食事によるセレン摂取量と中国人成人の認知機能との関連性を調査した。
研究方法
1991 ~ 2006 年中国健康栄養調査 (CHNS) に参加した 55 歳以上の 4852 名を対象に、認知機能について1997 年、2000 年、2004 年、および 2006 年に対面式の認知機能スクリーニング検査(※)を通じて評価された。
食事中のセレン摂取量について3日間の食品消費データ収集し、多変数混合線形回帰とロジスティック回帰を用いて分析した。

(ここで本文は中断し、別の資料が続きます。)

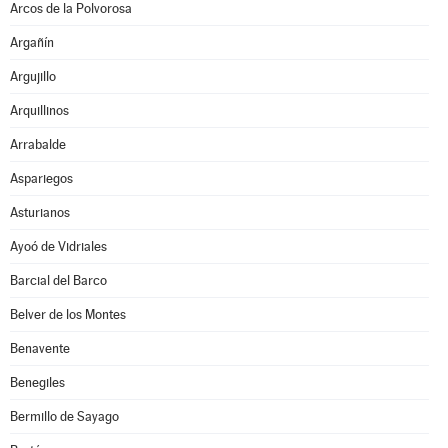
Arcos de la Polvorosa
Argañín
Argujillo
Arquillinos
Arrabalde
Aspariegos
Asturianos
Ayoó de Vidriales
Barcial del Barco
Belver de los Montes
Benavente
Benegiles
Bermillo de Sayago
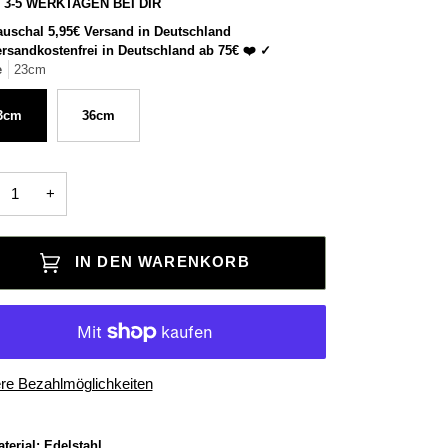
N 3-5 WERKTAGEN BEI DIR
uschal 5,95€ Versand in Deutschland
rsandkostenfrei in Deutschland ab 75€ ❤️ ✓
e
23cm
3cm
36cm
+
IN DEN WARENKORB
re Bezahlmöglichkeiten
terial: Edelstahl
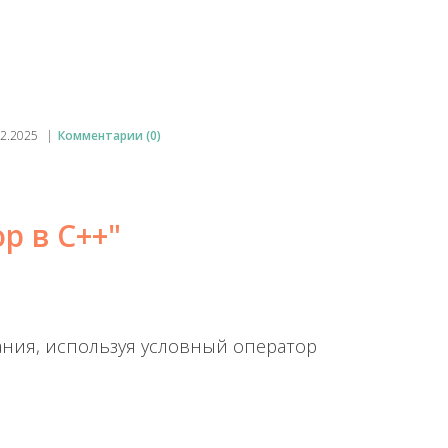
02.2025
|
Комментарии (0)
р в C++"
вания, используя условный оператор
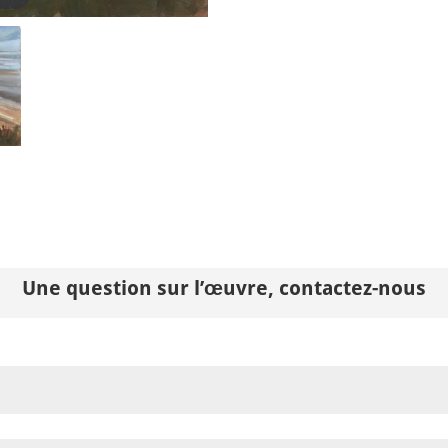
Une question sur l’œuvre, contactez-nous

※【1】10 単語のリストの即時および遅延想起 (それぞれ 10 点)、【2】 20 から 1 までのカウントダウン (2 点)、および 【3】 連続 7 減算 (5点)で行い、7点未満のスコアをカットオフ値とする認知機能テスト
研究結果
セレンの摂取量が多くなると、全体的な認知スコアとは正の相関となり、自己申告による認知スコアの低下とは負の相関となった。低BMIの参加者において、セレン摂取と良好な認知機能との間に強い正の相関がみられ、対照的に高BMIの参加者では、セレン摂取量と認知機能の間に負の相関がみられた。

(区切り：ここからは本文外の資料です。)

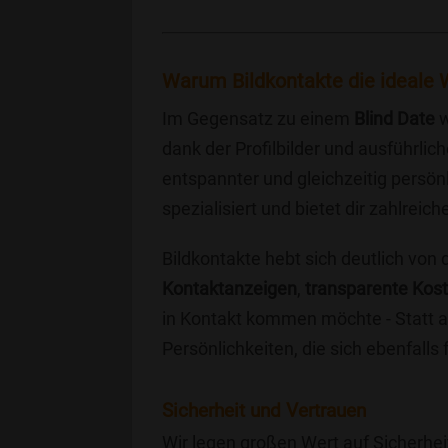
Warum Bildkontakte die ideale W
Im Gegensatz zu einem
Blind Date
w
dank der Profilbilder und ausführli
entspannter und gleichzeitig persönl
spezialisiert und bietet dir zahlre
Bildkontakte hebt sich deutlich von
Kontaktanzeigen
,
transparente Kos
in Kontakt kommen möchte - Statt a
Persönlichkeiten, die sich ebenfalls
Sicherheit und Vertrauen
Wir legen großen Wert auf Sicherhei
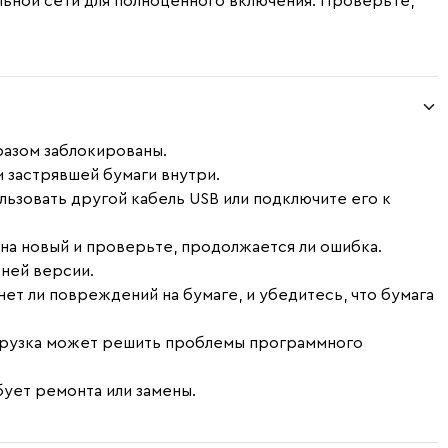
ьной сети для полноценного включения. Проверьте,
разом заблокированы.
и застрявшей бумаги внутри.
льзовать другой кабель USB или подключите его к
на новый и проверьте, продолжается ли ошибка.
дней версии.
ет ли повреждений на бумаге, и убедитесь, что бумага
агрузка может решить проблемы программного
бует ремонта или замены.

サブグループ分析において、セレン摂取量と認知機能との関連性は、南部地域に住む参加者でのみ正の相関で観察され、北部地域の参加者では観察されなかった。セレン摂取量と鉄摂取量の比率は、全体的な認知スコアの低さ(7点未満)と負の相関があった。
さらに、BMIが正常な人だけが、セレンと認知機能の間に正の相関があった。
結論
性別、ライフスタイル、社会人口学的要因に関係なく、55歳以上の中国人ではセレンの摂取量が多いほど認知機能が向上し、認知機能低下のリスクが低下した。セレンの摂取量と鉄の摂取量の間には有意な相互作用があり、セレンの摂取量が多く、鉄の摂取量が少ない人で認知機能が改善された。
また、セレンの摂取量がBMIおよび地域と顕著な相互作用を持っていることもわかった。今後もさまざまな集団でセレン摂取量と血清セレンを繰り返し測定するさらなる研究が必要と考える。